_PROBLEMAS A RESOLVER_
a. De acordo com o texto fornecido, o que algumas pessoas alegam ser realmente importante nos esforços do Japão para sair de sua armadilha deflacionária?
b. Transcreva do texto fornecido o trecho que vai de "E essa preocupação" até "são realmente importantes.", com ambos incluídos.

_TEXTO FORNECIDO_
::::::
E essa preocupação bizarra com o que acontecerá a longo prazo não é um fenômeno apenas americano. Tente falar nos estragos causados pelas políticas de austeridade europeias e provavelmente você ouvirá sermões sobre que o que realmente precisamos discutir é uma reforma estrutural de longo prazo. Tente discutir os esforços do Japão para sair de sua armadilha deflacionária de décadas e, com certeza, você encontrará alegações de que política monetária e fiscal são atividades secundárias, que a desregulamentação e outras mudanças estruturais é que são realmente importantes.
::::::
[Descrições textuais de pontos-chave]
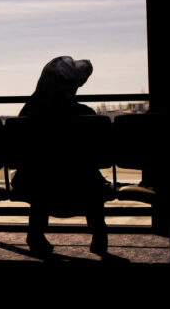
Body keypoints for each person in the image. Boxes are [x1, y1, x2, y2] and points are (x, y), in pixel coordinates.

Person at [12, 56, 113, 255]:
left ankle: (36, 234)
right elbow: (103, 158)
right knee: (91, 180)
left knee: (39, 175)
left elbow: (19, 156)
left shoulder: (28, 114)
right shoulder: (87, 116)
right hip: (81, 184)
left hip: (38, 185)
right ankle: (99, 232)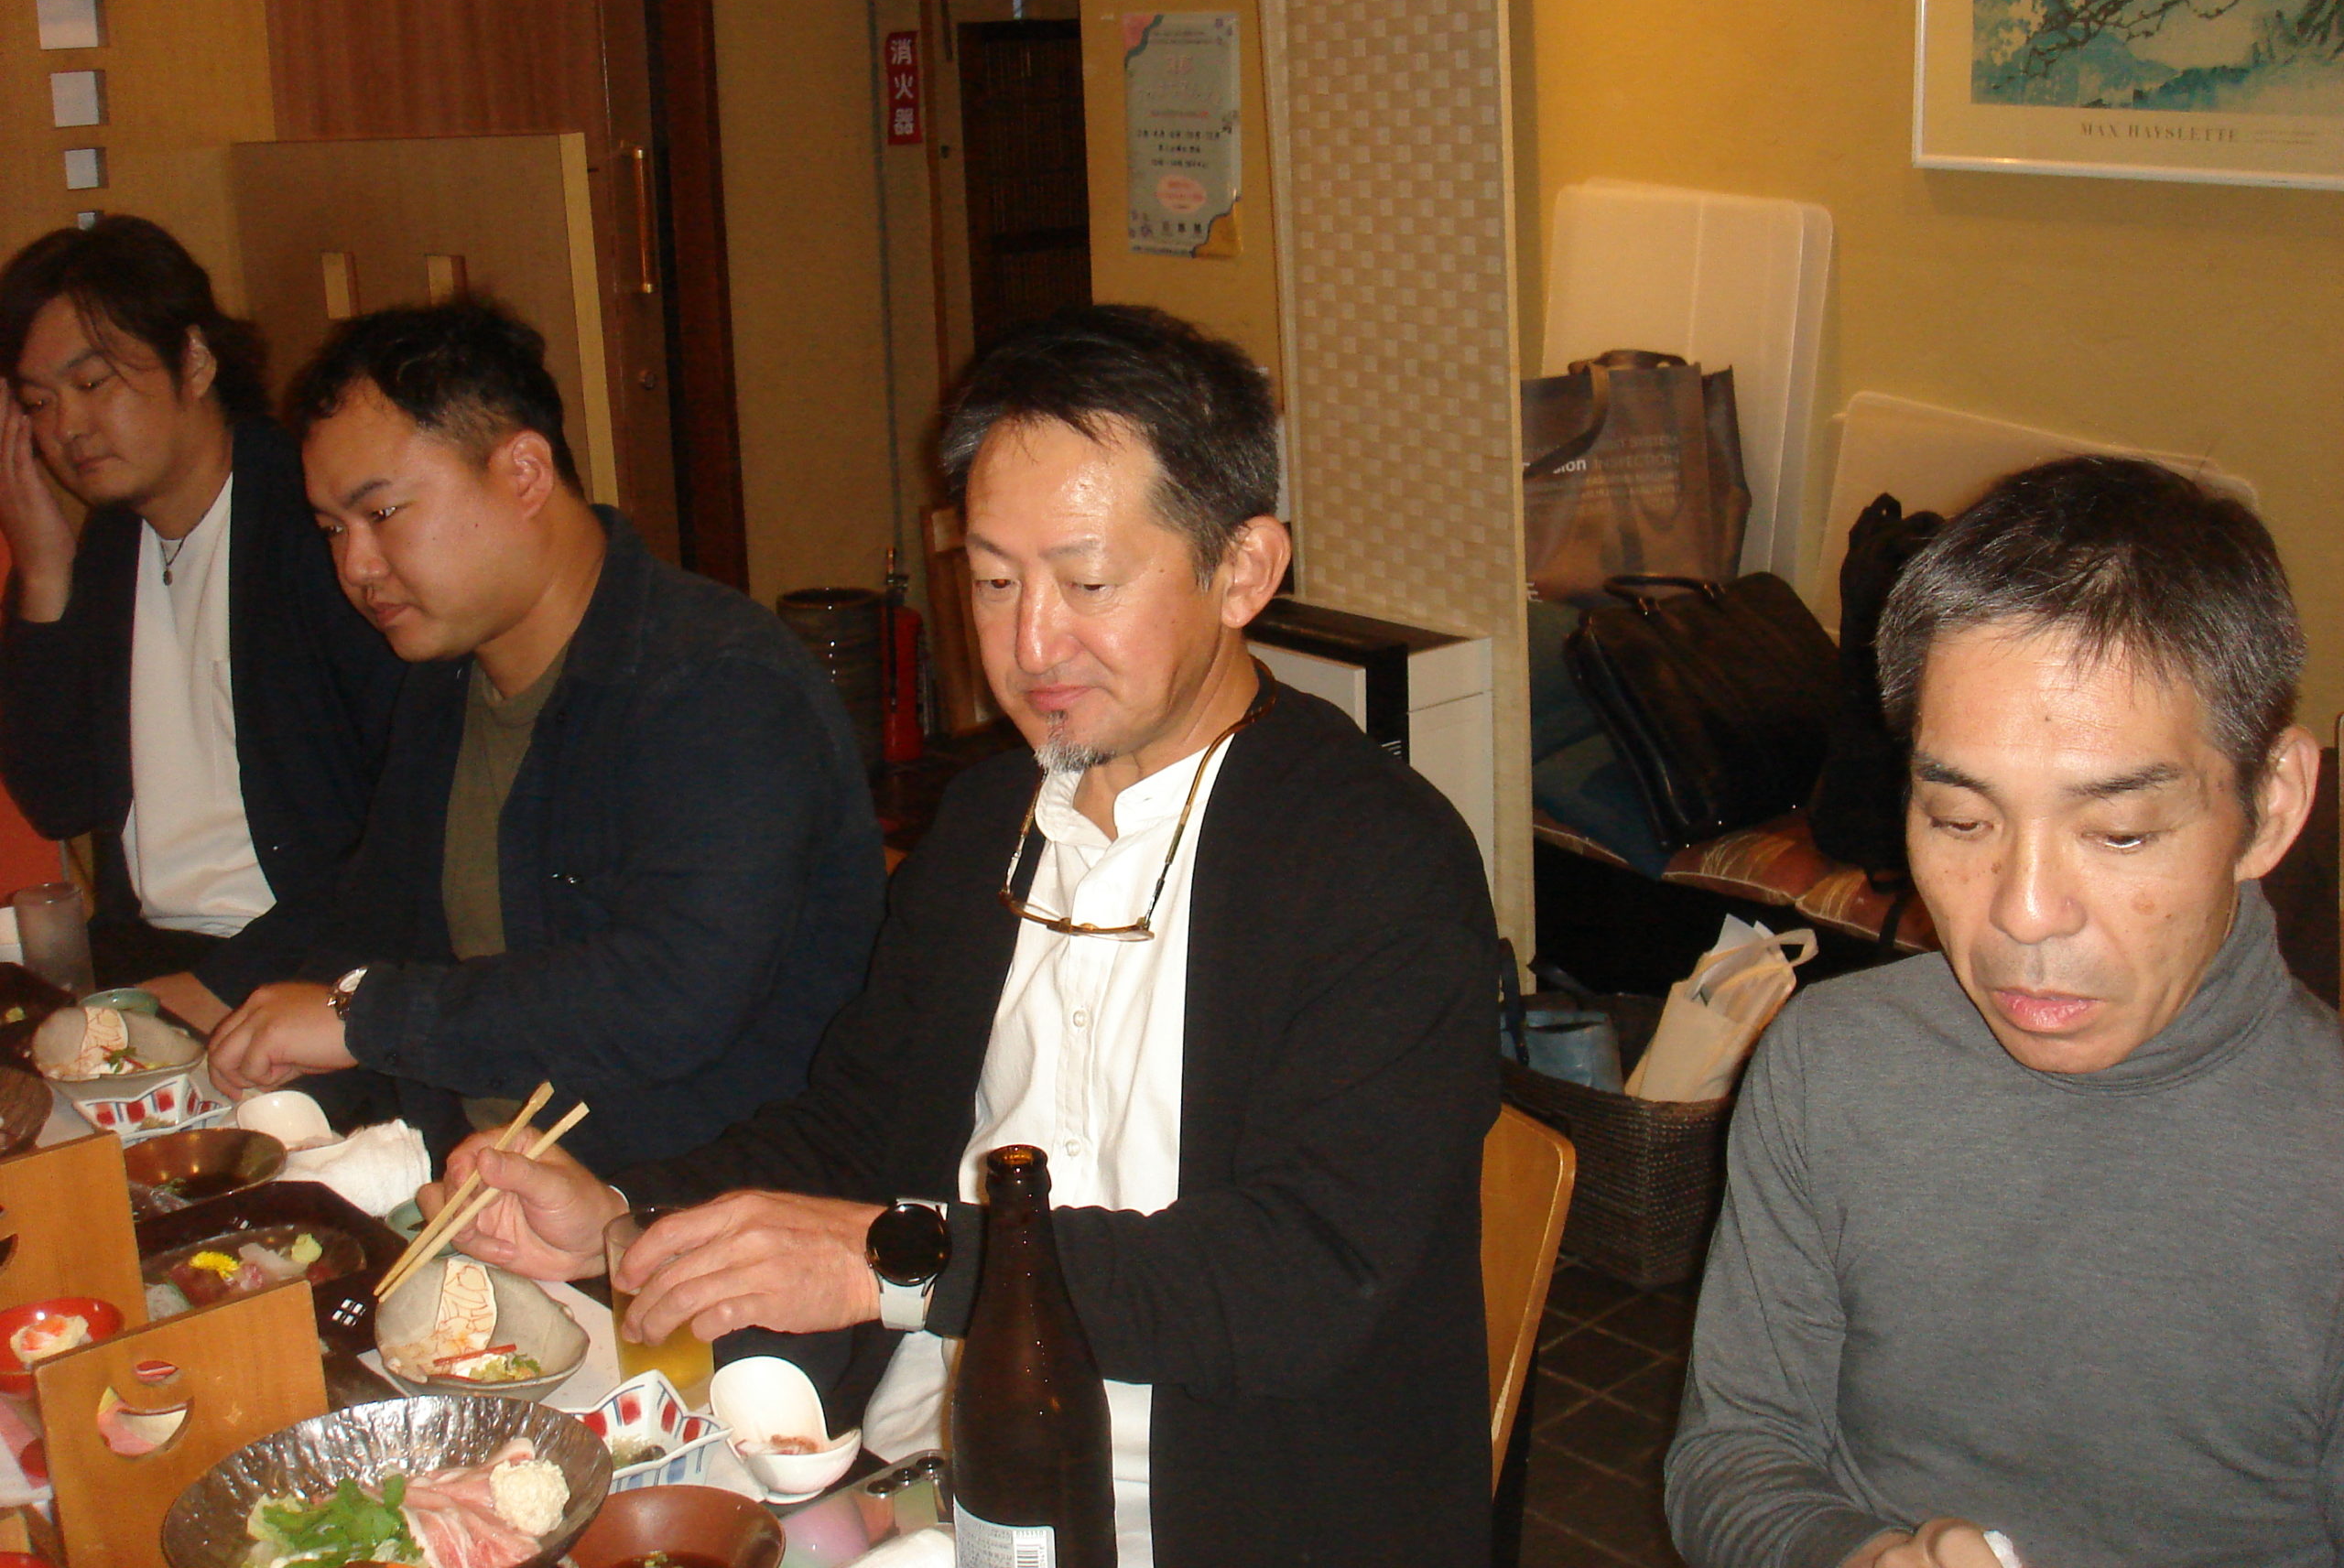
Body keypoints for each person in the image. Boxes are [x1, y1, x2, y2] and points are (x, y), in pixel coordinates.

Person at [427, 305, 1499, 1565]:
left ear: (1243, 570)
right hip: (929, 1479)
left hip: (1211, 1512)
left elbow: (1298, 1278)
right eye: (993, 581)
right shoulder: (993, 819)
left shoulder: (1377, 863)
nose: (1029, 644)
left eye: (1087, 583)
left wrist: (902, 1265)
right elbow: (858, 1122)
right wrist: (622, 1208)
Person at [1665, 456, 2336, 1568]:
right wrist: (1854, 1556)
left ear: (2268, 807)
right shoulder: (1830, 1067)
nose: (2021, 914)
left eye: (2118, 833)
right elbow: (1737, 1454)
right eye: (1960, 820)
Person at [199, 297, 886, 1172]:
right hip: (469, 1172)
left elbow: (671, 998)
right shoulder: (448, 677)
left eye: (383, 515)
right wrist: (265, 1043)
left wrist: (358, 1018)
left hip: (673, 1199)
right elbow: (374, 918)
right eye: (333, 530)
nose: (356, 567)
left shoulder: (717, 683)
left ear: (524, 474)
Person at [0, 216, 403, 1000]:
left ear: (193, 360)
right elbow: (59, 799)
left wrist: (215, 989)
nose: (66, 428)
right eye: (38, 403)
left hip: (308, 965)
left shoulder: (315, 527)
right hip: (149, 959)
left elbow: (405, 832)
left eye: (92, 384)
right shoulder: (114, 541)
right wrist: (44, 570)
::::::
_RESPOSTAS ÀS TAREFAS_
a. A desregulamentação e outras mudanças estruturais.

b.
E essa preocupação bizarra com o que acontecerá a longo prazo não é um fenômeno apenas americano. Tente falar nos estragos causados pelas políticas de austeridade europeias e provavelmente você ouvirá sermões sobre que o que realmente precisamos discutir é uma reforma estrutural de longo prazo. Tente discutir os esforços do Japão para sair de sua armadilha deflacionária de décadas e, com certeza, você encontrará alegações de que política monetária e fiscal são atividades secundárias, que a desregulamentação e outras mudanças estruturais é que são realmente importantes.